> _CONSIGNES_
a - Relevez chaque avocat nommé dans l'extrait de l'arrêt, en ne citant chacun qu'une seule fois.
b - D'après l'extrait de l'arrêt, de quand date la décision attaquée devant la cour ?

> _TEXTE EXTRAIT_
# # # # #

RÉPUBLIQUE FRANÇAISE - AU NOM DU PEUPLE FRANÇAIS

COUR D'APPEL DE DIJON

CHAMBRE SOCIALE

ARRÊT DU 10 NOVEMBRE 2022

MINUTE N°

N° RG 21/00085 - N° Portalis DBVF-V-B7F-FTWY

Décision déférée à la Cour : Jugement Au fond, origine Conseil de Prud'hommes - Formation paritaire de DIJON, section Commerce, décision attaquée en date du 07 Janvier 2021, enregistrée sous le n° 19/00069

APPELANTE :

S.A.S.U. TRD i - agissant poursuites et diligences de ses représentants légaux en exercice domiciliés de droit au siège social

[Adresse 6]

[Localité 2]

représentée par Me Mohamed EL MAHI de la SCP CHAUMONT-CHATTELEYN-ALLAM-EL MAHI, avocat au barreau de DIJON

INTIMÉS :

[P] [H]

[Adresse 8]

[Adresse 8]

[Localité 1]

représenté par Me Elsa GOULLERET de la SELARL ESTEVE GOULLERET NICOLLE & ASSOCIES, avocat au barreau de DIJON

UNÉDIC DÉLÉGATION AGS CGEA - AGS [Localité 7]

[Adresse 5]

[Adresse 5]

[Localité 7]

représentée par M Florence GAUDILLIERE, avocat au barreau de PARIS, et Me Carole FOURNIER, avocat au barreau de CHALON-SUR-SAONE substituée par Me Justine CALO, avocat au barreau de CHALON-SUR-SAONE

S.A.R.L. [Localité 1] FRET prise en la personne de ses représentants légaux en exercice domiciliés de droit au siège social

[Adresse 4]

[Localité 2]

représentée par Me Mohamed EL MAHI de la SCP CHAUMONT-CHATTELEYN-ALLAM-EL MAHI, avocat au barreau de DIJON

S.E.L.A.R.L. MJ & ASSOCIÉS prise en la personne de Me [S] [V] ès-qualités de mandataire judiciaire à la liquidation judiciaire de la société AB TRANSPORTS, nommée à cette fonction par jugement du Tribunal de commerce de Dijon du 15 janvier 2019.

# # # # #

> _MATÉRIEL PRÉSENTÉ_
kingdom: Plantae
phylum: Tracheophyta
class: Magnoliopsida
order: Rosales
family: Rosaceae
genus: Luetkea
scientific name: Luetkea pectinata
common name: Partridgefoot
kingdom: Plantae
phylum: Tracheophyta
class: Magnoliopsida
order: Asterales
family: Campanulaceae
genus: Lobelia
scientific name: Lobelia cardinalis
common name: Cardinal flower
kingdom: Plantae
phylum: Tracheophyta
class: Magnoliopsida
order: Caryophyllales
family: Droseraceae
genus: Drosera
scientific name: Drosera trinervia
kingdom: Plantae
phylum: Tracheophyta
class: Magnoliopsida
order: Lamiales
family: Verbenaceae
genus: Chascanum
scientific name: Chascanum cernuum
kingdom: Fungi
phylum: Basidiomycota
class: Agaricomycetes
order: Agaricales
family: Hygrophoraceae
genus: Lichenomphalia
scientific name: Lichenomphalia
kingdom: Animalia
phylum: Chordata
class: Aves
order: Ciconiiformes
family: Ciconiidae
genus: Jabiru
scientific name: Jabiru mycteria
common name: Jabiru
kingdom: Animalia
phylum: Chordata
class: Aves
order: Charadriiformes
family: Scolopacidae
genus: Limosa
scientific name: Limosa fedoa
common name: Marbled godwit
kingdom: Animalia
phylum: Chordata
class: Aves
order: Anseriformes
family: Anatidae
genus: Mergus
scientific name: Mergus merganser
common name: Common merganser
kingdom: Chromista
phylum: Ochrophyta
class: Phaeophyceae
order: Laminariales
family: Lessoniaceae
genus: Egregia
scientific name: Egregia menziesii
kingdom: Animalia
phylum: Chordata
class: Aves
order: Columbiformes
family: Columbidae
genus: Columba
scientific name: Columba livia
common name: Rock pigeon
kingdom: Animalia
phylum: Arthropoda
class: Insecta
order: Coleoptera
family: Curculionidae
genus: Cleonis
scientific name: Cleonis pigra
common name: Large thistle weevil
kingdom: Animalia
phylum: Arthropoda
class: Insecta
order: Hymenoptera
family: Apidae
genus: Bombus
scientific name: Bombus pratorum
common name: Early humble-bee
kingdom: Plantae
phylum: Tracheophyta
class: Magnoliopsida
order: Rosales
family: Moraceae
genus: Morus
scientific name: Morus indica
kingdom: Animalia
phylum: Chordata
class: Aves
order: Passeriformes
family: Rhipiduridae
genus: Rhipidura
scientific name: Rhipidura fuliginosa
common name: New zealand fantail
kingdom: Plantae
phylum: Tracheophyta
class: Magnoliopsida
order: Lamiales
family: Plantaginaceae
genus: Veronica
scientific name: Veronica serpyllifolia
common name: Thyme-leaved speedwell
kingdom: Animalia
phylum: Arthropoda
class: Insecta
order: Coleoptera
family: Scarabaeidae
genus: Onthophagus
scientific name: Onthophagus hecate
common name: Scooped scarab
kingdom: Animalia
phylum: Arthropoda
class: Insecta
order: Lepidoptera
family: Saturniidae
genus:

# # # # #

> _RÉPONSES DANS L'ORDRE_
a -
Mohamed EL MAHI
Elsa GOULLERET
Florence GAUDILLIERE
Carole FOURNIER
Justine CALO

b - Du 7 janvier 2021.